Лесная тропа | страница 64
Но вот мы покинули лес и выехали на равнину, по которой раскинулись поля. Желтый плащ Томаса блестел, словно облитый маслом; с шершавой конской попоны свисала серебряная бахрома; поправляя сбившийся фетровый берет, я обнаружил, что он затвердел, — я ощущал его на голове чем-то вроде боевого шлема. А что касается дороги, которая была здесь шире и лучше укатана, чем в лесу, то ее больше обложило льдом, так как вчерашняя вода, залившая колеи, тоже замерзла, и конские копыта не пробивали лед. Мы ехали под раскатистые удары подков, и наши утлые саночки швыряло то в одну, то в другую сторону в зависимости от крена дороги.

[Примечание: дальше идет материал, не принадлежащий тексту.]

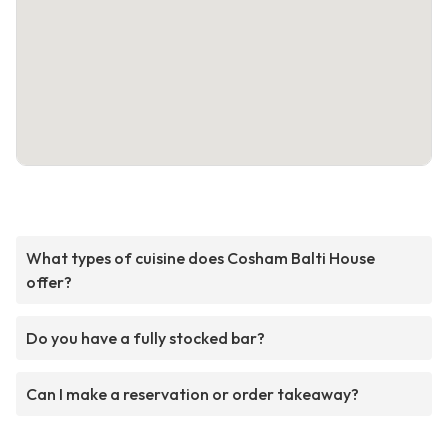
What types of cuisine does Cosham Balti House
offer?
Do you have a fully stocked bar?
Can I make a reservation or order takeaway?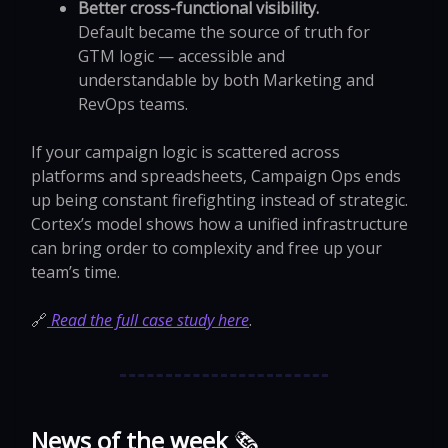
Better cross-functional visibility.
Default became the source of truth for
GTM logic — accessible and
understandable by both Marketing and
RevOps teams.
If your campaign logic is scattered across
platforms and spreadsheets, Campaign Ops ends
up being constant firefighting instead of strategic.
Cortex’s model shows how a unified infrastructure
can bring order to complexity and free up your
team’s time.
🔗
Read the full case study here
.
News of the week
🗞️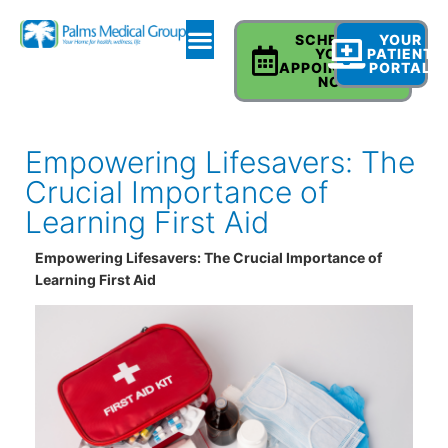
SCHEDULE
YOUR
YOUR
PATIENT
APPOINTMENT
PORTAL
NOW
Empowering Lifesavers: The
Crucial Importance of
Learning First Aid
Empowering Lifesavers: The Crucial Importance of
Learning First Aid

Сначала завернули мы к крестьянину, у которого заболел ребенок. С застрех его хижины со всех сторон свисали сосульки, образуя некое подобие органа; очень длинные, они частью обломились, частью же удерживали на самом кончике каплю воды, которая не то наращивала сосульку, не то грозила ее сломать. Сойдя с саней, я хватился, что мой плащ, которым я обычно накрываю и себя и сани, чтобы под этим навесом высвободить руки, и впрямь превратился в стоящую коробом крышу, так что каждое мое движение сопровождалось звоном падающих сосулек. Шляпа Томаса затвердела, а плащ его громыхал, когда он слезал с козел. Сани, когда мы оглядели их со стороны, были в каждой своей частичке облиты словно прозрачной сахарной глазурью, грива каурого была унизана матовыми жемчужинами замерзших капель, а щетки ног напоминали серебряные бордюры.
Я вошел в дом, повесил свой плащ на гвоздь, а берет положил на стол в сенях; он походил на сверкающий таз.
Прежде чем уехать, мы счистили лед со своих шляп и с верхнего платья, а также с санок, с кожаного фартука и упряжи и растерли его в гриве и щетках каурого. Нам помогали домочадцы крестьянина. Ребенок его поправлялся. За домом расположен фруктовый сад, которым хозяин очень дорожит и гордится. На белом снегу под деревьями валялись бесчисленные черные веточки, и каждая черная веточка была одета прозрачной ледяной коркой, и на каждой виднелась свежая ранка разлома. Сквозь лед глядели коричневые почки, из которых весной должны были развиться цветы и листья. Мы сели в сани. Все так же лил дождь, и такая же стояла серая тишина, и так же пустынно было небо.
Отсюда повернули мы к Дубсу, к верхней его части, куда слева спускается отвесный склон и откуда вдоль гребня горы далеко тянется полоска леса, но деревья были уже не черные, а словно заиндевелые, как зимой, когда хвоя запорошена снегом и давно стоят морозы: однако иней был не обычной сахарной белизны; он изливал тусклый блеск и ровное мерцание, какие наблюдаются в природе, когда под мутным небом все покрыто влагой; сегодня же то была не влага, а бесконечный лед, свисавший с сучьев. Когда, поднимаясь в гору, мы ехали тише, до нас доносился сверху треск обламывающихся веток, и лес казался живым. Повсюду отсвечивали льдом снежные сугробы, небо было молочно-серое, и по-прежнему сеялась равномерно густая и равномерно тонкая изморось.